8.8 A word of caution regarding extrapolation
Logistic regression is relatively easy to implement. The 0s and 1s that it predicts for particular records are easy to interpret, but therein lies a pitfall: we may miss warning signs that our predictions are unreliable, due to extrapolation. Extrapolation occurs when a modeler attempts to predict a response value while using independent variable values beyond the range of data used to construct the model. This is dangerous, because the model only “knows” the relationships between the inputs and the outcome for the data that it sees during model fitting. The nature of that relationship may change at other ranges of values, so any model prediction based on extrapolated inputs would not be reliable.

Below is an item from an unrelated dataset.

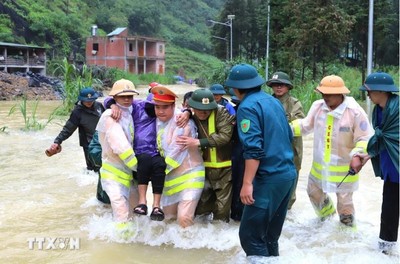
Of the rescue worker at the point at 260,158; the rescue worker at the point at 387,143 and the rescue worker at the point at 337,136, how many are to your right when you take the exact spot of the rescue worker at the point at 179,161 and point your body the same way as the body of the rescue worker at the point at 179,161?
0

In general, this is much easier to catch when performing linear regression, which returns a numerical outcome. For instance, if we used a linear regression model to predict Lobster Land’s revenue based on visitor numbers, and our model predicted an all time high of $100 million in a single day, that astronomical figure would clearly make us sit up and take notice due to its improbability. Digging into the data a bit, we would find that some wildly out-of-range input values could have caused the model to deliver a predicted y-value that is orders of magnitude bigger than any true outcome for that variable.
We would not be able to spot problems caused by extrapolation so easily in a logistic regression model. Since the model only delivers 0s and 1s out categorical outcomes, and since the associated probabilities are range-bound as well, nothing would “scream out” to the modeler to indicate that an inappropriate input value had been used in a prediction. When making predictions, we should be mindful of the ranges for the variables used to build the model. It is less likely to be an issue in a scenario such as the one shown here – in which the training set and test set were partitioned from the same original, larger dataset – than in a scenario in which some new, outside data was brought in to be checked against an existing model.
Model accuracy can be improved by:
- Avoiding the ‘kitchen sink’ approach – Including all predictor variables in your dataset introduces ‘noise’ which reduces the model’s strength and obscures the meaning of the other features’ coefficient values.
- Eliminating predictor variables that are highly correlated with one another – keeping them makes it harder to know the true effect of individual predictors on the outcome.
- Keeping the model as simple as possible – If we hypothesize that the number of visits depends on whether a family has their own car, we could add an interaction term to the model to account for this condition. However, if this complex model performs roughly as well as a model without the interaction term when tested against the validation data, then the simpler model is generally preferred because this is easier to interpret, is computationally efficient, and prevents overfitting.
- Checking the dataset for class imbalance – If your dataset contains many more customers who churn than those who renew, then oversampling will be needed to prevent your model from being biased towards people who are likely to leave.